--- Verilen Metin ---
::::
Emsal Mahkeme Kararı İzmir Bölge Adliye Mahkemesi 17. Hukuk Dairesi 2018/2046 E. 2021/664 K. 08.04.2021 T.

Görüntülediğiniz mahkeme kararı kesinleşmiş bir karardır.

T.C.
İZMİR
BÖLGE ADLİYE MAHKEMESİ
17. HUKUK DAİRESİ
DOSYA NO : 2018/2046
KARAR NO : 2021/664
KARAR TARİHİ : 08/04/2021

T Ü R K M İ L L E T İ A D I N A
B Ö L G E A D L İ Y E M A H K E M E S İ K A R A R I

İNCELENEN KARARIN
MAHKEMESİ : İZMİR 2. ASLİYE TİCARET MAHKEMESİ
TARİHİ : 17/07/2018
NUMARASI : 2017/212 Esas-2018/901 Karar
DAVANIN KONUSU : Alacak (Hizmet Sözleşmesinden Kaynaklanan)
KARAR TARİHİ : 08/04/2021
KARAR YAZIM TARİHİ : 08/04/2021

İzmir 2.Asliye Ticaret Mahkemesi’nce verilen 17/07/2018 tarih ve 2017/212 Esas-2018/901 Karar sayılı karara karşı istinaf yoluna başvurulduğu anlaşılmış olmakla, istinaf incelemesi yapılmak üzere Dairemize gönderilen dosya HMK’nın 353. maddesi uyarınca incelendi.
::::
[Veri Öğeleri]

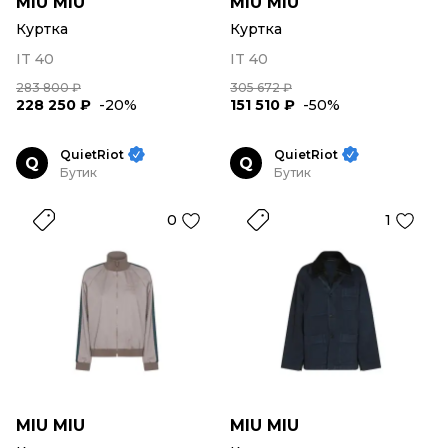
MIU MIU
MIU MIU
Куртка
Куртка
IT 40
IT 40
283 800 ₽
305 672 ₽
228 250 ₽
-20%
151 510 ₽
-50%
QuietRiot
QuietRiot
Q
Q
Бутик
Бутик
0
1
MIU MIU
MIU MIU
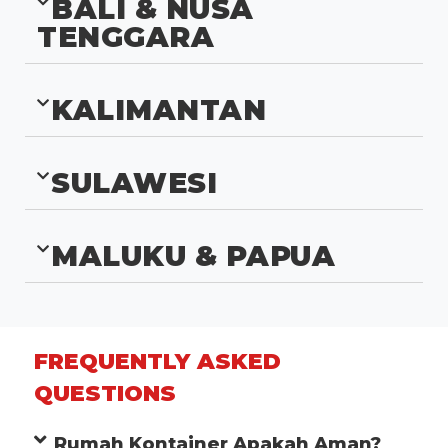
BALI & NUSA
TENGGARA
KALIMANTAN
SULAWESI
MALUKU & PAPUA
FREQUENTLY ASKED
QUESTIONS
Rumah Kontainer Apakah Aman?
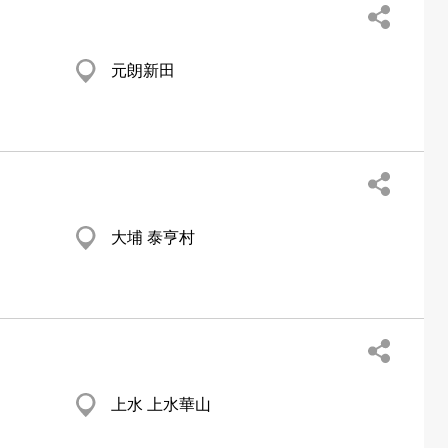
元朗新田
大埔 泰亨村
上水 上水華山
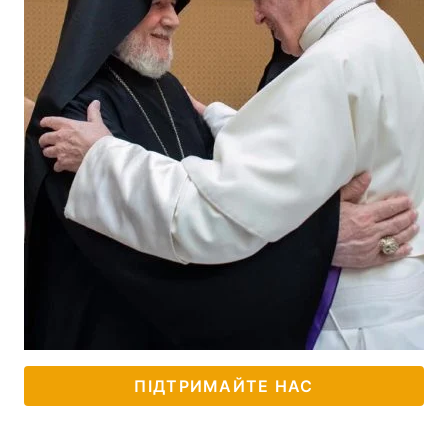
ПІДТРИМАЙТЕ НАС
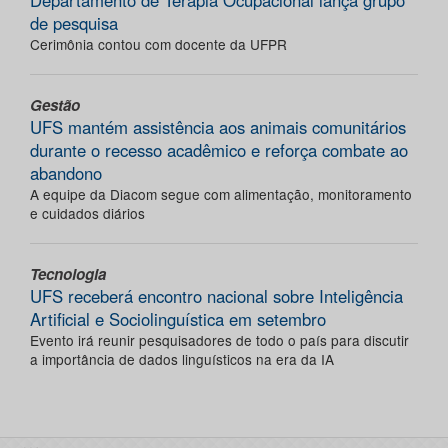
de pesquisa
Cerimônia contou com docente da UFPR
Gestão
UFS mantém assistência aos animais comunitários
durante o recesso acadêmico e reforça combate ao
abandono
A equipe da Diacom segue com alimentação, monitoramento
e cuidados diários
Tecnologia
UFS receberá encontro nacional sobre Inteligência
Artificial e Sociolinguística em setembro
Evento irá reunir pesquisadores de todo o país para discutir
a importância de dados linguísticos na era da IA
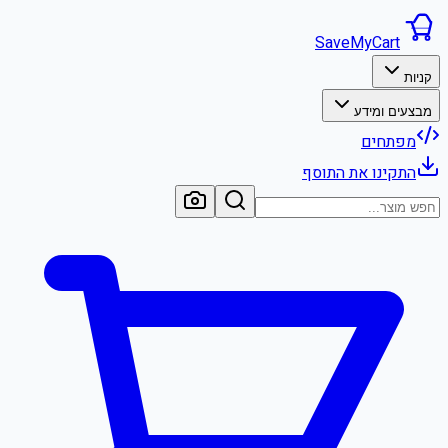
SaveMyCart
קניות
מבצעים ומידע
מפתחים
התקינו את התוסף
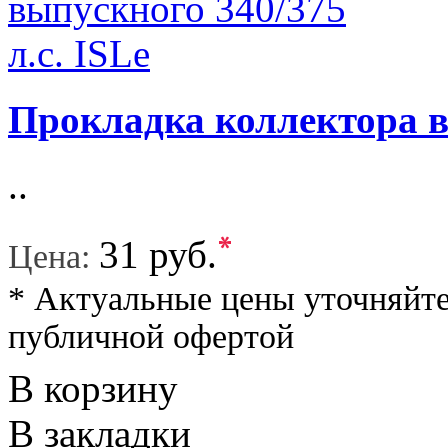
Прокладка коллектора вы
..
*
31 руб.
Цена:
* Актуальные цены уточняйте
публичной офертой
В корзину
В закладки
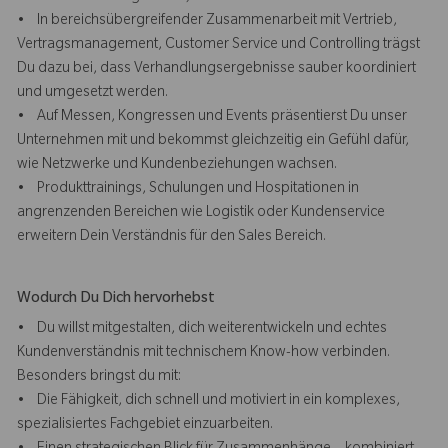
• In bereichsübergreifender Zusammenarbeit mit Vertrieb,
Vertragsmanagement, Customer Service und Controlling trägst
Du dazu bei, dass Verhandlungsergebnisse sauber koordiniert
und umgesetzt werden.
• Auf Messen, Kongressen und Events präsentierst Du unser
Unternehmen mit und bekommst gleichzeitig ein Gefühl dafür,
wie Netzwerke und Kundenbeziehungen wachsen.
• Produkttrainings, Schulungen und Hospitationen in
angrenzenden Bereichen wie Logistik oder Kundenservice
erweitern Dein Verständnis für den Sales Bereich.
Wodurch Du Dich hervorhebst
• Du willst mitgestalten, dich weiterentwickeln und echtes
Kundenverständnis mit technischem Know-how verbinden.
Besonders bringst du mit:
• Die Fähigkeit, dich schnell und motiviert in ein komplexes,
spezialisiertes Fachgebiet einzuarbeiten.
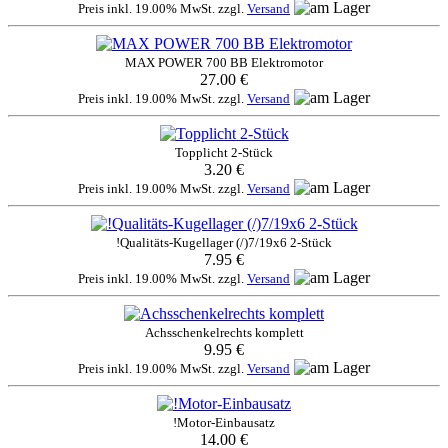
Preis inkl. 19.00% MwSt. zzgl.
Versand
MAX POWER 700 BB Elektromotor
27.00 €
Preis inkl. 19.00% MwSt. zzgl.
Versand
Topplicht 2-Stück
3.20 €
Preis inkl. 19.00% MwSt. zzgl.
Versand
!Qualitäts-Kugellager (/)7/19x6 2-Stück
7.95 €
Preis inkl. 19.00% MwSt. zzgl.
Versand
Achsschenkelrechts komplett
9.95 €
Preis inkl. 19.00% MwSt. zzgl.
Versand
!Motor-Einbausatz
14.00 €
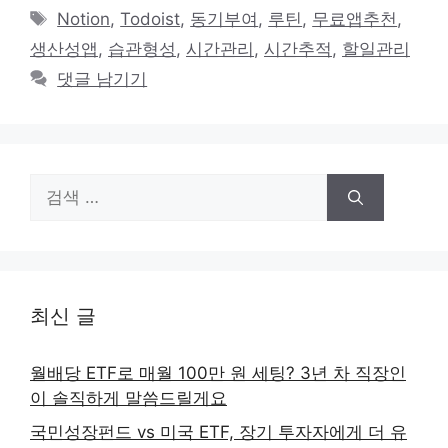
테
태
Notion
,
Todoist
,
동기부여
,
루틴
,
무료앱추천
,
고
그
생산성앱
,
습관형성
,
시간관리
,
시간추적
,
할일관리
리
댓글 남기기
검
색:
최신 글
월배당 ETF로 매월 100만 원 세팅? 3년 차 직장인
이 솔직하게 말씀드릴게요
국민성장펀드 vs 미국 ETF, 장기 투자자에게 더 유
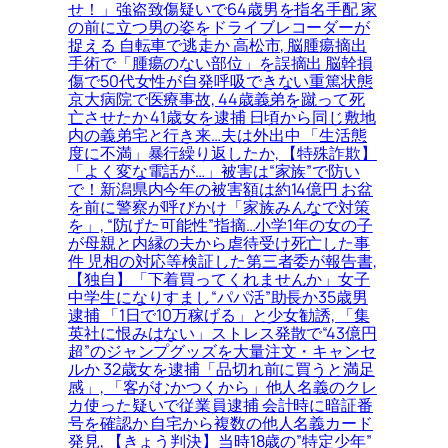
せ！」強盗致傷疑いで64歳男を指名手配 家
の前に立つ男の姿をドライブレコーダーが
捉える 自転車で逃走か 高松市, 脳腫瘍摘出
手術で「腫瘍のない部位」を誤摘出 脳幹損
傷で50代女性が自発呼吸できない重篤状態
京大病院で医療事故, 44歳義弟を蹴って死
亡させたか 41歳女を逮捕 日頃から同じ敷地
内の義弟宅と行き来…夫は外出中 「生活態
度に不満」暴行繰り返したか, 【特殊詐欺】
「よく変な電話が…」被害は“家族”で防い
で！新潟県内今年の被害額は約14億円 お盆
を前に警察が呼びかけ「家族みんなで対策
を」, “防げた可能性”指摘…小学1年の女の子
が母親と内縁の夫から虐待受け死亡した事
件 児相の対応等検証した第三者委が報告書,
【独自】「下着買ってくれませんか」女子
中学生になりすまし“パパ活”助長か35歳男
逮捕 「1日で10万稼げる」と少女勧誘, 「集
英社に恨みはない」ストレス発散で“43億円
超”のジャンプグッズを大量注文・キャンセ
ルか 32歳女を逮捕「品切れ前に買うと満足
感」, 「客がむかつくから」他人名義のクレ
カ使った疑いで従業員逮捕 会計時に暗証番
号を確認か 自宅から複数の他人名義カード
発見, 【きょう判決】当時18歳の”特定少年”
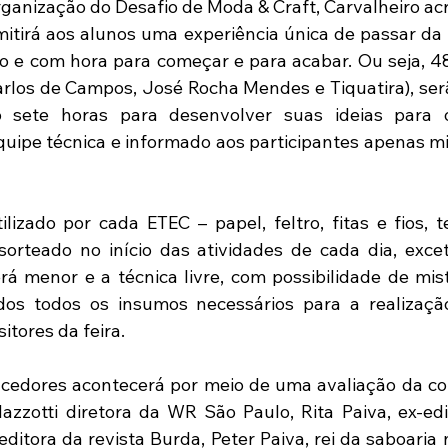
ganização do Desafio de Moda & Craft, Carvalheiro acre
mitirá aos alunos uma experiência única de passar da t
o e com hora para começar e para acabar. Ou seja, 48
rlos de Campos, José Rocha Mendes e Tiquatira), serã
 sete horas para desenvolver suas ideias para 
quipe técnica e informado aos participantes apenas mi
ilizado por cada ETEC – papel, feltro, fitas e fios, t
sorteado no início das atividades de cada dia, exce
 menor e a técnica livre, com possibilidade de mistu
ados todos os insumos necessários para a realização
itores da feira.
cedores acontecerá por meio de uma avaliação da com
zzotti diretora da WR São Paulo, Rita Paiva, ex-edit
ditora da revista Burda, Peter Paiva, rei da saboaria no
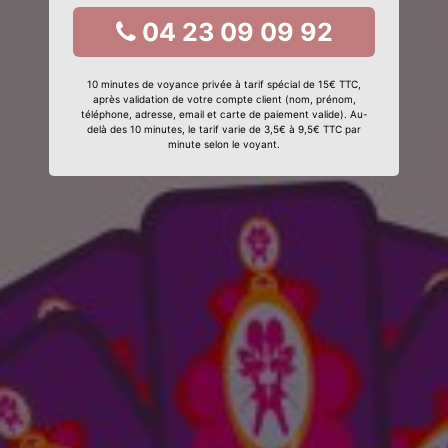
04 23 09 09 92
10 minutes de voyance privée à tarif spécial de 15€ TTC,
après validation de votre compte client (nom, prénom,
téléphone, adresse, email et carte de paiement valide). Au-
delà des 10 minutes, le tarif varie de 3,5€ à 9,5€ TTC par
minute selon le voyant.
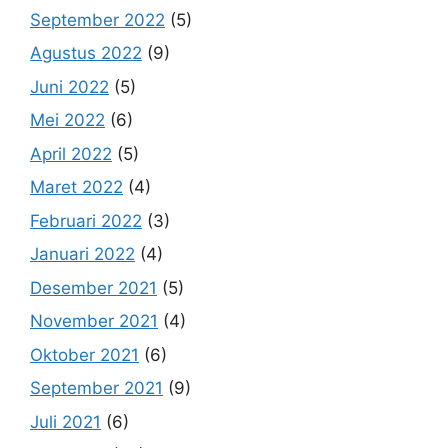
September 2022
(5)
Agustus 2022
(9)
Juni 2022
(5)
Mei 2022
(6)
April 2022
(5)
Maret 2022
(4)
Februari 2022
(3)
Januari 2022
(4)
Desember 2021
(5)
November 2021
(4)
Oktober 2021
(6)
September 2021
(9)
Juli 2021
(6)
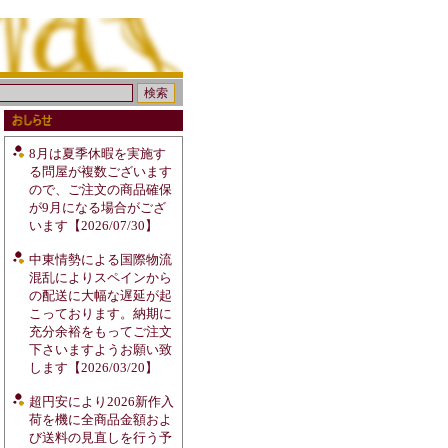
8月は夏季休暇を実施す
る問屋が複数ございます
ので、ご注文の商品確保
が9月になる場合がござ
います【2026/07/30】
中東情勢による国際物流
混乱によりスペインから
の配送に大幅な遅延が起
こっております。納期に
充分余裕をもってご注文
下さいますようお願い致
します【2026/03/20】
超円安により2026新作入
荷を機に全商品金額およ
び送料の見直しを行う予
::::
--- Görev Tanımı ---
Karar metninde geçen bütün esas ve karar numaralarını, her birinin hangi mahkemeye ait olduğunu ve esas mı karar numarası mı olduğunu belirterek sıralayınız.

--- Yanıt ---
- 2018/2046: İzmir Bölge Adliye Mahkemesi 17. Hukuk Dairesi, esas (dosya) numarası
- 2021/664: İzmir Bölge Adliye Mahkemesi 17. Hukuk Dairesi, karar numarası
- 2017/212: İzmir 2. Asliye Ticaret Mahkemesi, esas numarası
- 2018/901: İzmir 2. Asliye Ticaret Mahkemesi, karar numarası